Di suatu masa yang tak jauh berbeda dari sekarang, dunia telah berubah menjadi panggung sirkus besar. Profesi badut tidak lagi sekadar hiburan; ia menjadi kewajiban. Setiap individu, tanpa terkecuali, mengenakan riasan wajah putih, hidung merah, dan sepatu besar berderit. Tak peduli apakah seseorang adalah dokter, politisi, insinyur, atau guru, mereka semua adalah badut.

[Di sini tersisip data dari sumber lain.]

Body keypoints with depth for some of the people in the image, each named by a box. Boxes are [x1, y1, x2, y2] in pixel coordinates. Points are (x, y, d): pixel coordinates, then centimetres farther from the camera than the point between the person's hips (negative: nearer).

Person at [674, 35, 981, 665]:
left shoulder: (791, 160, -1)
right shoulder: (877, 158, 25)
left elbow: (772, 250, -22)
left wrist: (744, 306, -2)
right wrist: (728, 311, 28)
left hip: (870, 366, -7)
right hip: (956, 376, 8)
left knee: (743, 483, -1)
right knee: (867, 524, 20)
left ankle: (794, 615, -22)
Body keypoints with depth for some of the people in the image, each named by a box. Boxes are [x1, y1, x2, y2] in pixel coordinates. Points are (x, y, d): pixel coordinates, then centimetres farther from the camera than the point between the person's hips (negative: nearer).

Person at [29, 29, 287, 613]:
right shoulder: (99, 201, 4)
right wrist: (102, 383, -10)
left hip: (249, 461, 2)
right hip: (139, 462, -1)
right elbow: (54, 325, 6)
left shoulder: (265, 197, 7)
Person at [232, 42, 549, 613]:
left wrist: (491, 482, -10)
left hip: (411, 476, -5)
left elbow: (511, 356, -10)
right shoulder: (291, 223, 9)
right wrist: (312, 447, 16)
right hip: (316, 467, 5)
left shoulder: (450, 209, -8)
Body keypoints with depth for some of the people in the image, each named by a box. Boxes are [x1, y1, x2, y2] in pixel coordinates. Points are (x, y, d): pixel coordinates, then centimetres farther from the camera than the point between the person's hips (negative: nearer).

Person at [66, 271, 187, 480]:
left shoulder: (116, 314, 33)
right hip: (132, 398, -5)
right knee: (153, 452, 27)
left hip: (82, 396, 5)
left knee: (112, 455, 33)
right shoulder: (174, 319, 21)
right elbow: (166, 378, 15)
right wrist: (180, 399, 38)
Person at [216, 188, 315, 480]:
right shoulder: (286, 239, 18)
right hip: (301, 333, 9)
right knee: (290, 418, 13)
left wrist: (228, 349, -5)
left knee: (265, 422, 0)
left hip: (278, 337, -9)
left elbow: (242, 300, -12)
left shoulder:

Pada awalnya, peraturan ini diterima dengan tawa---sebuah lelucon besar yang dianggap takkan bertahan lama. Namun, seperti halnya kebanyakan lelucon, ia berkembang menjadi kenyataan yang tak terelakkan. "Menjadi badut adalah panggilan jiwa," kata sang Pemimpin Badut dalam salah satu pidatonya yang terkenal. "Tanpa tawa, kita hanyalah kosong. Maka, kita harus menjadikan dunia ini penuh warna dan derai bahak."
Namun, di balik senyum lebar yang dilukis dan tawa yang dipaksakan, tersembunyi kekosongan yang mendalam. Orang-orang mulai melupakan siapa diri mereka sebelum menjadi badut. Identitas mereka terkubur di bawah lapisan tebal riasan. Di ruang-ruang rapat, para eksekutif berdebat dengan suara mencicit, memutar-mutar balon menjadi bentuk aneh sebagai penanda argumen. Di ruang operasi, dokter bedah membuat sulap kecil sebelum memulai prosedur---karena gagal membuat pasien tertawa lebih memalukan daripada gagal menyelamatkan nyawa.
Namun, tidak semua orang nyaman dengan dunia baru ini. Ada sebagian kecil yang merasa tercekik oleh aturan ini. Mereka disebut "Tanpa Tawa"---orang-orang yang menolak mengenakan riasan badut dan memilih hidup dalam keseriusan. Mereka dicap sebagai ancaman, dianggap menghancurkan harmoni tawa dunia. Di antara mereka adalah MatGaper, seorang mantan pelukis mural yang kini hidup di bawah tanah, melukis wajah-wajah tanpa riasan di dinding-dinding tersembunyi.
MatGaper percaya bahwa manusia adalah lebih dari sekadar hiburan. "Tawa itu penting," katanya suatu malam kepada kelompok kecil pengikutnya, "tapi kita tidak bisa memaksakannya. Kita tidak bisa hidup hanya dengan tawa yang palsu. Di balik setiap badut, ada manusia yang menangis."
Gerakan Tanpa Tawa tumbuh perlahan. Mereka menyusup ke panggung-panggung besar, mengganti balon-balon warna-warni dengan balon hitam. Mereka menuliskan pesan di dinding kota: "Lepaskan Topeng!" Namun, perlawanan mereka tak mudah. Badut-badut pemerintah mengerahkan segala cara untuk menghentikan mereka, dari ledakan confetti yang menyilaukan hingga senjata berbentuk semprotan air.
Puncaknya terjadi pada Hari Tawa Nasional, sebuah perayaan akbar di mana seluruh dunia berkumpul untuk tertawa bersama. MatGaper dan kelompoknya merencanakan aksi terbesar mereka: menampilkan potret wajah-wajah asli manusia di layar raksasa, tanpa riasan badut. "Biarkan mereka melihat diri mereka yang sebenarnya," ujar MatGaper dengan tekad.
Ketika layar-layar itu menyala, suasana berubah. Beberapa orang terdiam, perlahan menyadari bahwa wajah di layar itu adalah milik mereka sebelum dunia menjadi panggung sirkus. Sebagian tertawa gugup, tak tahu bagaimana harus bereaksi. Tapi ada juga yang menangis, menyadari bahwa mereka telah kehilangan diri mereka sendiri di balik tawa yang dipaksakan.
Di akhir hari itu, dunia tidak langsung berubah. Namun, sebuah percikan telah dinyalakan. Orang-orang mulai bertanya: Apakah tawa itu sungguh milik mereka, atau hanya sekadar topeng yang dipaksakan? Dan MatGaper, meski dikejar sebagai kriminal, tahu bahwa perjuangannya baru saja dimulai.
Karena di balik setiap badut, selalu ada manusia yang ingin kembali menjadi dirinya sendiri.